▶ [Brief]: Copy out exactly, from the entries that follow, the line holding "<source format=gbr>", the line holding "<source format=kicad_pcb>", and all lines between them, but no pictures.
Given entries below:
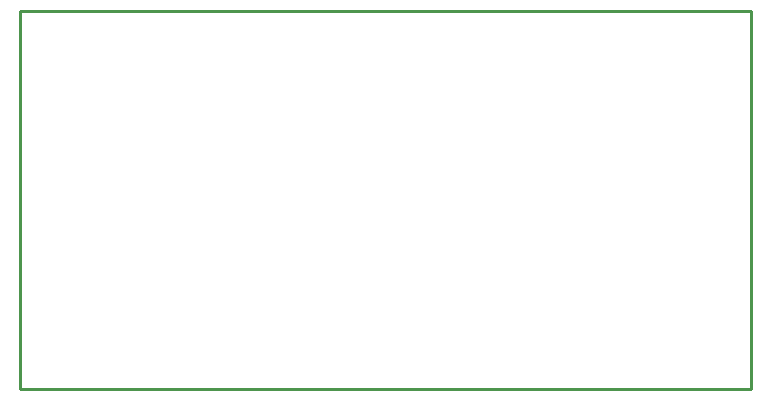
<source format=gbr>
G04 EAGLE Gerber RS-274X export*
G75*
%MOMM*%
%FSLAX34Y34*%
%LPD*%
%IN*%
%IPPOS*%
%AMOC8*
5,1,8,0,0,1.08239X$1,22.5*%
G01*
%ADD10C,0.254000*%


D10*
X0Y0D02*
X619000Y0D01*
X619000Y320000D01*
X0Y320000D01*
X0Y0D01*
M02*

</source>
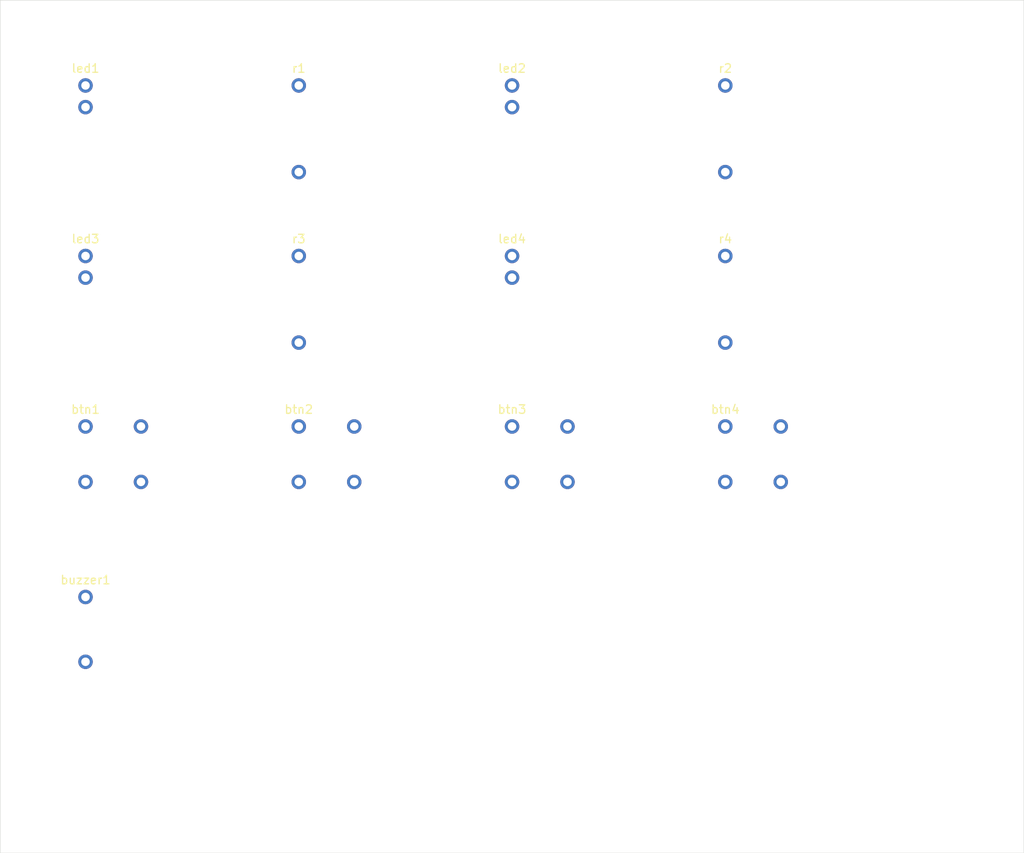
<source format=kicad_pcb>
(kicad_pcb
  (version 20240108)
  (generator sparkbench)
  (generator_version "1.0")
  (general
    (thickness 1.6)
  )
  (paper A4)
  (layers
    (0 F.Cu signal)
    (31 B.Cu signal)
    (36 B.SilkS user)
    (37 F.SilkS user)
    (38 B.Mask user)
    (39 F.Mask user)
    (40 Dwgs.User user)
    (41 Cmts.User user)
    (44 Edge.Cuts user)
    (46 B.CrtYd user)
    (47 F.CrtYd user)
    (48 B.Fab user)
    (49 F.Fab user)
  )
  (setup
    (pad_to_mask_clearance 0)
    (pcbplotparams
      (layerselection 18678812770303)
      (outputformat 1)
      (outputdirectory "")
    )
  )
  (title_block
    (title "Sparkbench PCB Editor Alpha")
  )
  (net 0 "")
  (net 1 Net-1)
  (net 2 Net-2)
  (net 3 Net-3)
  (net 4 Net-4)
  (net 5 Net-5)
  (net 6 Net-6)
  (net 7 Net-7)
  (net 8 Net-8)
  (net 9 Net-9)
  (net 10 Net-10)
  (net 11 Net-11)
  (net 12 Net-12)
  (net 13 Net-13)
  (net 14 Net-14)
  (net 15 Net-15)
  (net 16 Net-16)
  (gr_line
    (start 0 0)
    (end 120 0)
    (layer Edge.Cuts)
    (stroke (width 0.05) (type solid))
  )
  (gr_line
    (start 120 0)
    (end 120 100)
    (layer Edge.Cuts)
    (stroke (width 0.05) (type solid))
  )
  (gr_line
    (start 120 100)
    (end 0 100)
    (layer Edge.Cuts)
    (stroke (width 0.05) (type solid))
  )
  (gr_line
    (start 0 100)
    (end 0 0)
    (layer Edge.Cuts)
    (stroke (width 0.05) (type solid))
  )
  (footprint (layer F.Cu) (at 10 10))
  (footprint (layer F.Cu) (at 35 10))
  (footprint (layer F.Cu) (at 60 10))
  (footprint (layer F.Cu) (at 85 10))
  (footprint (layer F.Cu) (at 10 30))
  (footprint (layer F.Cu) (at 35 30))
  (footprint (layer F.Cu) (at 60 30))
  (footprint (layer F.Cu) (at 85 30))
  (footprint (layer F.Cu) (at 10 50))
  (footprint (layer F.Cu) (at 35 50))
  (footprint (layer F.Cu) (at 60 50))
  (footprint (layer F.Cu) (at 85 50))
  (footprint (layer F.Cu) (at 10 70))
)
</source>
End of Given entries.
Given entries below:
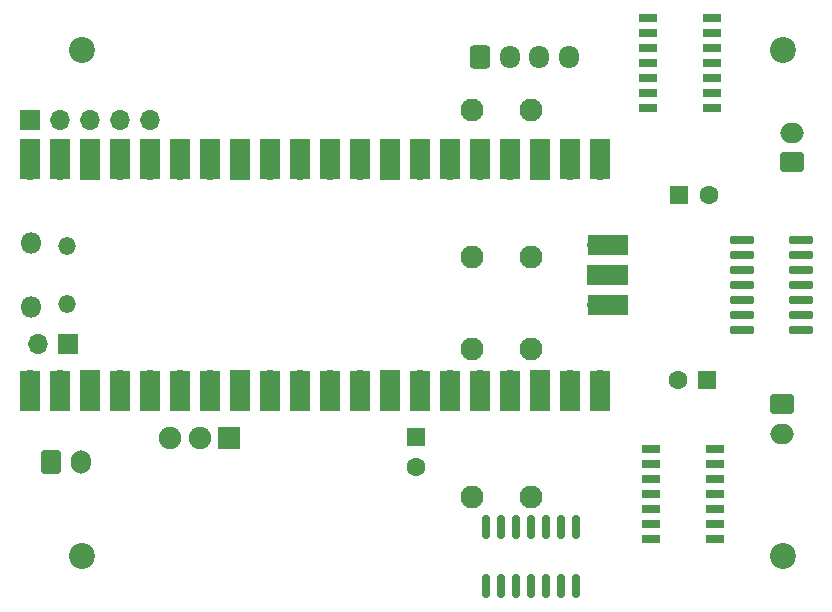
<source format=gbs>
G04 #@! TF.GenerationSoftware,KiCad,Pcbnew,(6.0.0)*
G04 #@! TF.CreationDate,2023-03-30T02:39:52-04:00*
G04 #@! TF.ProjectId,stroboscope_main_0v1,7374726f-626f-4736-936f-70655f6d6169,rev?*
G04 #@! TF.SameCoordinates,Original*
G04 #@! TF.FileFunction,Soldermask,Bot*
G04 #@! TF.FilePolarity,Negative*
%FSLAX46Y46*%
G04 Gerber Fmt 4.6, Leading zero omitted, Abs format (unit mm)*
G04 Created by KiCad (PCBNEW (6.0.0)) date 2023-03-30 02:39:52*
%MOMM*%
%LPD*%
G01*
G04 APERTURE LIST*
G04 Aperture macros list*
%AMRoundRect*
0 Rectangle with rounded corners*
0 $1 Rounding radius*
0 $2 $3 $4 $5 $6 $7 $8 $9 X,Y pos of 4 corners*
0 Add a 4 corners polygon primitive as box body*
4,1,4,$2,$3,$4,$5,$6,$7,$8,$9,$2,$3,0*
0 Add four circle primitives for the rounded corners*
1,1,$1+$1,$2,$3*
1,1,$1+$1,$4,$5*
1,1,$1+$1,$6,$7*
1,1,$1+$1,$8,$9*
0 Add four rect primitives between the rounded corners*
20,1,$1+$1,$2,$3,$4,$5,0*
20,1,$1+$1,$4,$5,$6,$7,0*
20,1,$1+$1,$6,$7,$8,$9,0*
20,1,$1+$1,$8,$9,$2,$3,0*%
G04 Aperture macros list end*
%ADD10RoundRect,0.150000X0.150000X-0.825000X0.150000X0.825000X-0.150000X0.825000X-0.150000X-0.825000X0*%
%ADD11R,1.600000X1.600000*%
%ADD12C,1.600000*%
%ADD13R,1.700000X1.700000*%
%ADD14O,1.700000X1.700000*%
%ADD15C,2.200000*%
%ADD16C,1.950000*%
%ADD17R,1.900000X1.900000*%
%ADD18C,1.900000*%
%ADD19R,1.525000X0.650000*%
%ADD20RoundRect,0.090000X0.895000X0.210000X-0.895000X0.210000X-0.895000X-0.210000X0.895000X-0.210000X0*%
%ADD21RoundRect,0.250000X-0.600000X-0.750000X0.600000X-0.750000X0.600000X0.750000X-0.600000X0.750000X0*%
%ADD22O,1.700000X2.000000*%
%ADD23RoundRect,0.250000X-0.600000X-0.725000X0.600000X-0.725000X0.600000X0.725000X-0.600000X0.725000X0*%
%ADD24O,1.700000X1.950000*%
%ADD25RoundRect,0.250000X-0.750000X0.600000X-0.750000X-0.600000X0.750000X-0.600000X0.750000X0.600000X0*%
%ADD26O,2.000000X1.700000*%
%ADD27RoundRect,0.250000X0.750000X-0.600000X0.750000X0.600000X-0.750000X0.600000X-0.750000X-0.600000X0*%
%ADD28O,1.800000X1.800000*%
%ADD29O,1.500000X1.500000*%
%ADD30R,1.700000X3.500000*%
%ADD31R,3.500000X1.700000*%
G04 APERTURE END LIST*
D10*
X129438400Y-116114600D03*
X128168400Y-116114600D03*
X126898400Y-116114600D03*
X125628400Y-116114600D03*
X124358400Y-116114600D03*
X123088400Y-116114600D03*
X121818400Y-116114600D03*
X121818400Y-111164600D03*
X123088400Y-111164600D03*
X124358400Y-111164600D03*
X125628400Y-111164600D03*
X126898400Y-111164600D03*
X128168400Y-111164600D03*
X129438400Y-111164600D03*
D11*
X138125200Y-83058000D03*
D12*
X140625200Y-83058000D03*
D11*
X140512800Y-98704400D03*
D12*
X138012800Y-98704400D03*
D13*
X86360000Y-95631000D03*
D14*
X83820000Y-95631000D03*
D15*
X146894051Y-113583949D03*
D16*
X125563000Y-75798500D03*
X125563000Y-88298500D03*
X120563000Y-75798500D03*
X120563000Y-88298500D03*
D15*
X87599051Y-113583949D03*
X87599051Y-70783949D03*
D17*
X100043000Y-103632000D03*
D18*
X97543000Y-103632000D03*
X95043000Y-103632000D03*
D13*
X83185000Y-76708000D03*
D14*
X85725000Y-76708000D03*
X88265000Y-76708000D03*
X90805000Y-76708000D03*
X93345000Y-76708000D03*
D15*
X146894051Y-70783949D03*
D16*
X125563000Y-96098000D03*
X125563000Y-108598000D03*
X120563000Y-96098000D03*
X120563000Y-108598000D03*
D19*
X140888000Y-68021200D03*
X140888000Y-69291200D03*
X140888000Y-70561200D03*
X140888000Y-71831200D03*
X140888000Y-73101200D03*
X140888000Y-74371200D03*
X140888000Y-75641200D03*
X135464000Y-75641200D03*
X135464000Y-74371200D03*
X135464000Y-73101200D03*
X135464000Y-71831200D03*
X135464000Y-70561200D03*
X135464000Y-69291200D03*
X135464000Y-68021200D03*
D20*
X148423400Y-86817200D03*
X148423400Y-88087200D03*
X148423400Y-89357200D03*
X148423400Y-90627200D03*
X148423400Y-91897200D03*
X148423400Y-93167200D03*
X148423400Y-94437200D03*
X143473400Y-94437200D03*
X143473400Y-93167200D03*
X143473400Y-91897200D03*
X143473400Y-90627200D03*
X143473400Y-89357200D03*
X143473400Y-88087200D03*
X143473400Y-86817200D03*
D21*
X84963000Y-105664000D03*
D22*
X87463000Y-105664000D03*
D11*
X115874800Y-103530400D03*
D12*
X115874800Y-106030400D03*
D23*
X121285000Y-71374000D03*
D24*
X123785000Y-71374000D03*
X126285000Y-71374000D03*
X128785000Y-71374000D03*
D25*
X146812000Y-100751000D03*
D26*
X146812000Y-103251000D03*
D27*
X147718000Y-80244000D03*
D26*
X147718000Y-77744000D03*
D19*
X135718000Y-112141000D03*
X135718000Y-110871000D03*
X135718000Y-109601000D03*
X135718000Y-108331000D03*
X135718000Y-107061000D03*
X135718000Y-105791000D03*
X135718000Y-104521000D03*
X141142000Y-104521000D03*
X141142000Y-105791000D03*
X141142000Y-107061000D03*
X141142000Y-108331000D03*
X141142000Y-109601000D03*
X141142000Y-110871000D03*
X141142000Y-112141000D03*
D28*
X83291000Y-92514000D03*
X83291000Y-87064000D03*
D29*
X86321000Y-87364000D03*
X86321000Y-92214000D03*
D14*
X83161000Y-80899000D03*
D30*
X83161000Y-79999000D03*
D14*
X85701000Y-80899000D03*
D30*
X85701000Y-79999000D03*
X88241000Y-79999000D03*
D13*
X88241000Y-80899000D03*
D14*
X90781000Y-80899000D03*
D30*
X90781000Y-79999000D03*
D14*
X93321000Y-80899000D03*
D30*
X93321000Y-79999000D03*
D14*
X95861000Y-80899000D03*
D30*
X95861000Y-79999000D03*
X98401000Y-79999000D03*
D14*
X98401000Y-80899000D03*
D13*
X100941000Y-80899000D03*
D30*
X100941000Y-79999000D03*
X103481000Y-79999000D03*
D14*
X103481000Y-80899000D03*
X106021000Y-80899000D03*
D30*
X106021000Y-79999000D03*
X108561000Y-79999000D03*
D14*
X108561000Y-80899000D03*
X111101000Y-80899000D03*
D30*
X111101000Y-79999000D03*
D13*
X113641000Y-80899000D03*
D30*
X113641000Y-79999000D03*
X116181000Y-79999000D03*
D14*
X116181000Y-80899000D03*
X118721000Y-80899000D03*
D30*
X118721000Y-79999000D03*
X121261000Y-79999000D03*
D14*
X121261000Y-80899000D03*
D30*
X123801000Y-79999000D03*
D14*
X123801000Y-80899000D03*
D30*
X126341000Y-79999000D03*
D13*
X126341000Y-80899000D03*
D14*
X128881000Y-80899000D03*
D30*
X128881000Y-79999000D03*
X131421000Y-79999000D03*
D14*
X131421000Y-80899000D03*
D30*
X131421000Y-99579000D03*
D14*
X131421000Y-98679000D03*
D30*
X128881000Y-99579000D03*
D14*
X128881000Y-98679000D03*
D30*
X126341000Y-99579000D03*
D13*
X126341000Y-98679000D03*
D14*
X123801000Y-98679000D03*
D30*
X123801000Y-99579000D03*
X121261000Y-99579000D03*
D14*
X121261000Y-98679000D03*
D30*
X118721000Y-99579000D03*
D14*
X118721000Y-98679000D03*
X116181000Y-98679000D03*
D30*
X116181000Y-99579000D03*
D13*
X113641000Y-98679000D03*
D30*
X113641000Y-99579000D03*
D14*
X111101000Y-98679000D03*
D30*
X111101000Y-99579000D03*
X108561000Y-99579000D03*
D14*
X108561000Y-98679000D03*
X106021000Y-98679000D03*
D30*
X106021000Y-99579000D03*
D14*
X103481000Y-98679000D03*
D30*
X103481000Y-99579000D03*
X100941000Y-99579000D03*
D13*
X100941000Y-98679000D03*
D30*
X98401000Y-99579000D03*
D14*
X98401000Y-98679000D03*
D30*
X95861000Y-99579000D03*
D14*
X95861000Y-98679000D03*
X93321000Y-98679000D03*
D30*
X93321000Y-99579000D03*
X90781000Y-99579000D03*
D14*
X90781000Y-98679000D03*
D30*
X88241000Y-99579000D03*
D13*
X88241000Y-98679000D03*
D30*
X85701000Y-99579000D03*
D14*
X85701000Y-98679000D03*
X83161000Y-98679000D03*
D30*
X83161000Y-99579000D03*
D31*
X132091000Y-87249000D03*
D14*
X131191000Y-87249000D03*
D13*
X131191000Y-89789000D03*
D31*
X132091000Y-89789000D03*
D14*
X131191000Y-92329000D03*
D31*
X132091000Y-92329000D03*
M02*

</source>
End of Given entries.
▶ [Written solution]:
<source format=gbr>
G04 EAGLE Gerber RS-274X export*
G75*
%MOMM*%
%FSLAX34Y34*%
%LPD*%
%IN*%
%IPPOS*%
%AMOC8*
5,1,8,0,0,1.08239X$1,22.5*%
G01*
%ADD10C,0.254000*%


D10*
X0Y0D02*
X619000Y0D01*
X619000Y320000D01*
X0Y320000D01*
X0Y0D01*
M02*

</source>
<source format=kicad_pcb>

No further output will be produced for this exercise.